DIRECTIONS: For each line of the data below, copy it if it holds the word "Foam".

SOURCE MATERIAL:
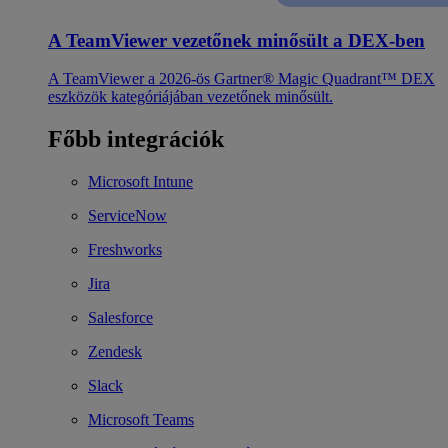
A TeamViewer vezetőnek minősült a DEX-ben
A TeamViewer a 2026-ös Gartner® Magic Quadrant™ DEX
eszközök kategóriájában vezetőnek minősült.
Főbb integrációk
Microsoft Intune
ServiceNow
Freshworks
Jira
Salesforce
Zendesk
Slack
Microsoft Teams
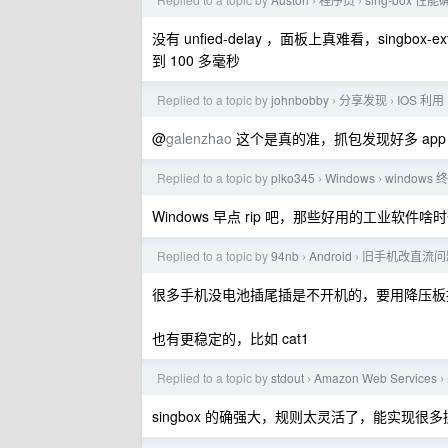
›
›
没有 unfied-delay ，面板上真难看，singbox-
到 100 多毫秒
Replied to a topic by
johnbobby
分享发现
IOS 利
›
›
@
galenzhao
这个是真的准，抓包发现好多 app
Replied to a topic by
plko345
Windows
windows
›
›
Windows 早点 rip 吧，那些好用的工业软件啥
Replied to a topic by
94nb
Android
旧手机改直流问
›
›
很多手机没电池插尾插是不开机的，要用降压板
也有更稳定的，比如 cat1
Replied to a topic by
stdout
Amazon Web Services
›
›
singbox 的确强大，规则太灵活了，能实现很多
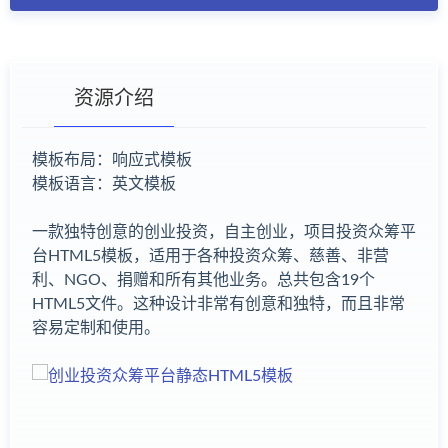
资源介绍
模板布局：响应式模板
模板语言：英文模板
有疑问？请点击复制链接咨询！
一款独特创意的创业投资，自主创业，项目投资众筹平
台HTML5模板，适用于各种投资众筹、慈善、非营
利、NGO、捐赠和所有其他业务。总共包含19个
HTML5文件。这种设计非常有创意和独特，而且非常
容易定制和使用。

...

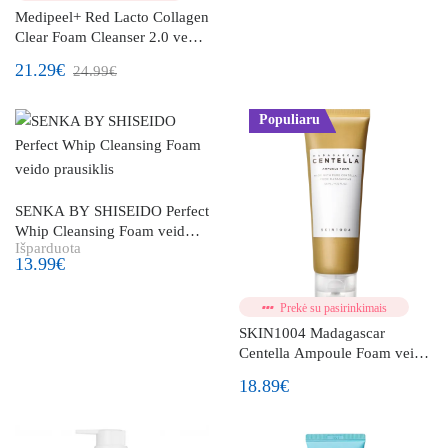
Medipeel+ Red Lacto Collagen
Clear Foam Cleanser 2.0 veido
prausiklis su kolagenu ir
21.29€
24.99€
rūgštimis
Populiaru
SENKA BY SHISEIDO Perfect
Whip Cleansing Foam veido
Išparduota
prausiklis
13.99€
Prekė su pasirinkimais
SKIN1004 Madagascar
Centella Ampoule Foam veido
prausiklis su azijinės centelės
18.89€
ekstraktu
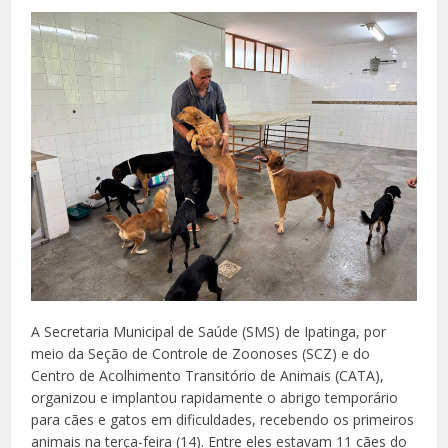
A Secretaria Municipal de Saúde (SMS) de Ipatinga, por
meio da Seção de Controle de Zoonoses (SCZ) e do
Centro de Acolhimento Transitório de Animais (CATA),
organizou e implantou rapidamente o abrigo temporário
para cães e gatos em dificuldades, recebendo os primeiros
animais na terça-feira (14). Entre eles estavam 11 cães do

EXPECTED ANSWER:
Clear Foam Cleanser 2.0 veido
Whip Cleansing Foam veido
Centella Ampoule Foam veido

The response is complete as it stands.